Sicario: Day of the Soldado

Benicio Del Toro
Sicario: Day of the Soldado

The first Sicario never seemed like a well-oiled story engine to drive a sequel forward, with its oblique behind-the-curtains look at the depths of cartel violence, and the horrifying lengths the United States government will go to combat it. It was certainly an effective horror show, but where do you go once you’ve shown all your cards and committed the most heinous acts possible? What other angles can be plumbed from a premise based entirely around the amorality of cartel warfare and the ripple effects of its violence? Well, writer Taylor Sheridan — returning from the first film — seems to think the answer to those questions is simply more. 
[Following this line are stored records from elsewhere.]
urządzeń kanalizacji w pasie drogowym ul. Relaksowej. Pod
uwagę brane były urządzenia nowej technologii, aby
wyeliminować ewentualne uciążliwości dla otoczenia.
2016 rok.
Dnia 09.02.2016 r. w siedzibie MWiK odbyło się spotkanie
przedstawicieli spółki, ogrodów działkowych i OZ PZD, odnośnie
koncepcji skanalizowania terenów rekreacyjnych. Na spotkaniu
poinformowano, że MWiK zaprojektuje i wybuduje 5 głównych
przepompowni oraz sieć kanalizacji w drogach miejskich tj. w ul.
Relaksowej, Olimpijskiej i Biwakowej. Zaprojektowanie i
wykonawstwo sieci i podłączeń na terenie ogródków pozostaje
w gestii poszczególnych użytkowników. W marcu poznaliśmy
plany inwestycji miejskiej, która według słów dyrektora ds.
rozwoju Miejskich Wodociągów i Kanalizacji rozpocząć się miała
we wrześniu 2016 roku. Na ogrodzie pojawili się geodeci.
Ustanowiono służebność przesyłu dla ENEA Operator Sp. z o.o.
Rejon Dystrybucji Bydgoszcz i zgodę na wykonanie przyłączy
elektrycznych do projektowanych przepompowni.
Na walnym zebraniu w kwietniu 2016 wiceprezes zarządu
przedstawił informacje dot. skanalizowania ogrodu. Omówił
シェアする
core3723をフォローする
The concept of “more” in cinema, however, unless you’re making an action movie-which is what this film’s marketing wanted you to think it was-so often equates to less. Nowhere is that more clear than this film’s opening sequences which takes an incredibly harrowing terrorist attack scene, and tarnishes it by pushing it well past the brink of credulity by resorting to the cheap ploy of a mother and her child becoming the narrowed focal point of the scene, squandering the power of an unflinchingly dispassionate act of violence and narrowing its focus from the real to trite Hollywood cliche.

Benicio Del Toro;Isabela Moner
Sicario: Day of the Soldado

The troubled focus of the opening is only a portent of things to come, and at every opportunity Sheridan chooses the path of least resistance and pushes endlessly forward by adding more. How do you shock the audience when the prior film culminated with the cold-blooded assassination of a whole family around a dinner table? By the time airstrikes are being dropped on one characters family members early on I was already numb to the film’s shock tactics. Cynicism and ultra-violence can be incredibly powerful ingredients, but like salt, if you put too much in you’ll foul up the whole mixture, and let me tell you this movie is certainly a foul mixture.
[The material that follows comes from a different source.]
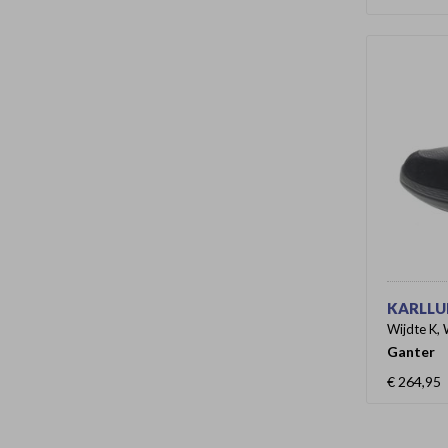
KARLLUD
Wijdte K, 
Ganter
€ 264,95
Unfortunately, Sicario: Day of the Soldado is not just an exploitative and unnecessary sequel with amped up action sequences, as I could have still had a queasy good time with it had director Stefano Sollima spent the film making juiced up versions of Denis Villeneuve’s delicious set-pieces from the first film; instead it is a movie built exclusively on the few aspects I didn’t enjoy from the first film. Did you not enjoy the hamfisted and obvious Mexican cop subplot from the first movie? Well, Sheridan has somehow included another intersecting story-line that’s even more embarrassing and takes up twice as much screen time. Was Emily Blunt’s character a bit too thin to hang a story on? Great news, this time there aren’t any characters to speak of, because despite spending the whole movie with Del Toro’s character Alejandro, we end up not knowing anything more about him than we did in the original. Where the first film was a taut razor wire of controlled tension release and nightmare reveals, here basic setups aren’t paid off, themes don’t cohere, character motivations are breezy at best, and a bizarre fake-out in the third act seems only to muddle a direction that was barely there to begin with.

The moments where Sollima gets to emulate the nail-biting set-pieces of the first film are easily its most successful, even if they feel a bit like retreads but with higher body counts (Del Toro does get some pretty slick kills in this, the action aficionado in me has to admit). The trouble only really rears its head when Sheridan tries to pretend that this film is about anything at all. But there’s no statement being made here other than that people are only capable of being awful, as even good intentions leave nothing but corpses and scars.

Isabela Moner stars in SICARIO: Day of the Soldado
Sicario: Day of the Soldado

Had the film ended two minutes before it did I would have left the theater as bleary and shell-shocked as Isabela Moner, the young actress who plays Alejandro’s charge, is through much of the film. Shell-shocked and disappointed, but not contemptuous. Unfortunately for all of us, the film’s actual coda is not only the worst thing Sheridan has ever written, but perhaps the worst ending to a movie I’ve seen in recent memory. Everything about the scene is so unfortunately comical that it undoes any residual tension that might have been lingering.

When I reviewed Wind RiverI expressed hope that Sheridan would branch out of his wheelhouse a little more and tell a story that needed telling. Sadly, not only did this one not need telling, it probably shouldn’t have been told at all.